Unfortunately I never did get it to the gravel yard to weigh it before hand but the published curb weight is 2400lbs. Now that 2400lbs doesn't include any options and my donor was fully loaded with PS, AC, AM/FM/CD, leather seats with built in speakers, etc. I have been weighing all of my parts as they come off the car with a bathroom scale. I have been doing it in boxes so that the accuracy errors don't add up (errors are rarely linear). I did not weigh the engine I removed but research says it should be about 300lbs wet. I also did not weight fluids but everything else was accounted for:

3/15:
Exhaust: 36.2lbs
Spare Tire: 22lbs
Top and Frame: 34.6lbs
Top parts, rear compartment panels, rear carpet: 38.2lbs
131.2lbs removed

3/17
Radiator 17.6lb
Airfilter and Misc: 12.2lbs
Header and downpipe: 18.0lbs
PS + hoses, AC (partial), misc 24.6lbs
72.4lbs removed

Engine: 300lbs (est)
Fuel tank and hoses: 27lbs

630.6lbs removed
2400lbs - 630.6lbs = 1769.4lbs

Now how to weigh my roller? Well I could spend $1700 for a nice set of race scales that I would but under all 4 wheels but I don't have that money to blow so I went for a cheap solution. I bought 2 scales with a 440lb weight limit for $25 each (you can find them on sale for $17 sometimes).

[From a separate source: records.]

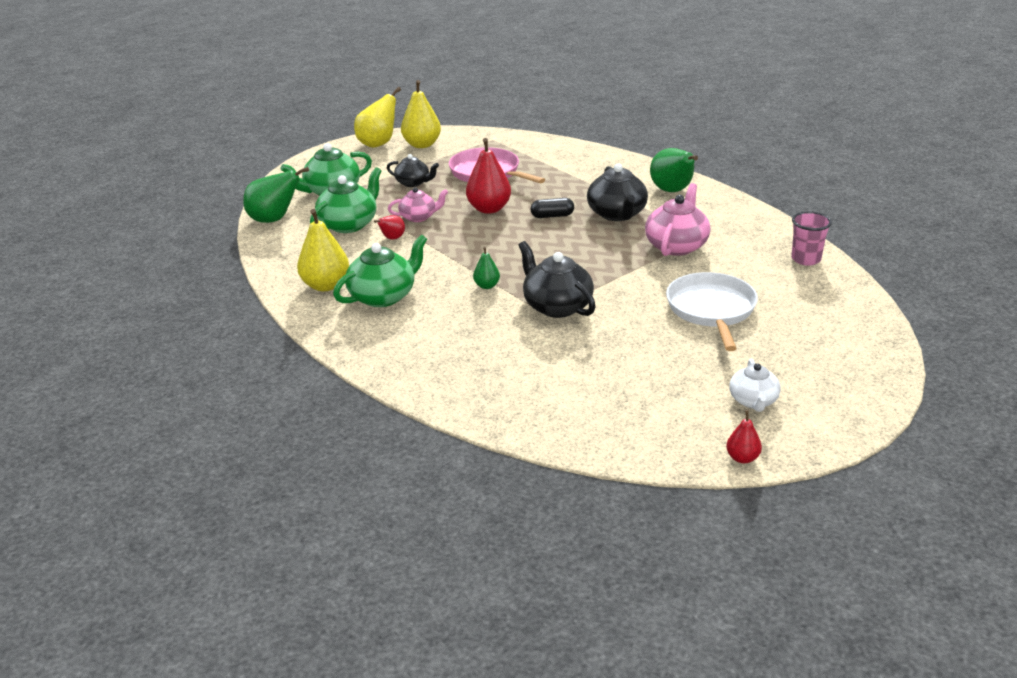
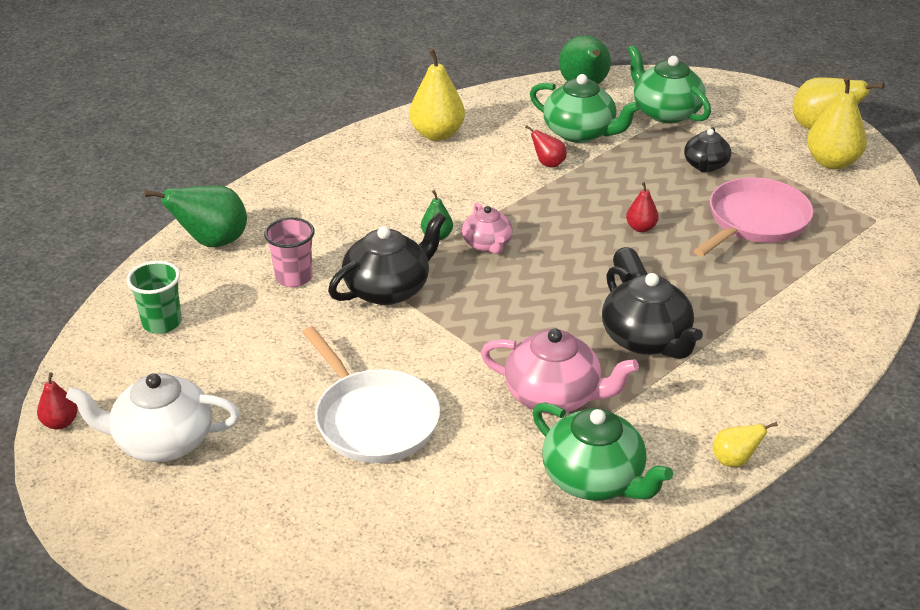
camera: 85 degrees right, 5 degrees up
(383, 296) = (414, 170): green teapot -> green teapot (594, 479)
(419, 217) = (607, 177): pink teapot -> pink teapot (487, 244)
(489, 209) = (641, 228): red pear -> red pear, size x0.52
(602, 416) = (162, 323): none -> green cup
(617, 214) = (646, 340): black teapot -> black teapot turned 105 degrees counterclockwise
(672, 191) = (742, 400): green pear -> green pear (212, 242)
(711, 310) = (374, 419): white pan -> white pan turned 60 degrees clockwise
(725, 197) = (734, 460): none -> yellow pear
(753, 401) = (162, 441): white teapot -> white teapot, size x1.62
(806, 259) = (523, 536): pink cup -> pink cup (294, 277)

http://www.amazon.com/gp/product/B00472I1V2/ref=oh_o01_s00_i00_details

Now based on a few tests I would say the scales are accurate to ±5lbs but that is good enough for my for the car weight. So to avoid exceeding the max weight I put a 2x6 across the 2 scales and recorded both weights. I jacked up each corner and got 4 weights, one at a time.


FL: 248.6+220.0=468.6lbs
FR: 264.2+220.0=484.2lbs
RL: 293.6+212.8=506.4lbs
RR: 286.7+222.0=508.7lbs

That puts the roller weight at: 1925.9lbs :( I am 175lbs over my estimate of where I should be today!!!

Now adding up the weights of my other parts the weight will be ~2800lbs at in street form. Well above my final target of 2204lb (1 metric ton) but I do have some more weight reduction (heater, air conditioning, stereo, lighter seats, windows.....).  That 1ton goal is for a very stripped down version but all this doesn't fully add up since I know of people with ICE powered NA miatas at 1800lbs. Part of the weight increase is I have upped my pack size.  I knew it will be a struggle to get that low, but that extra 175lbs will make it virtually impossible.

BTW I apologize for using the antiquated units, my scale was in lbs but from now one I will be recording in the proper units, SI.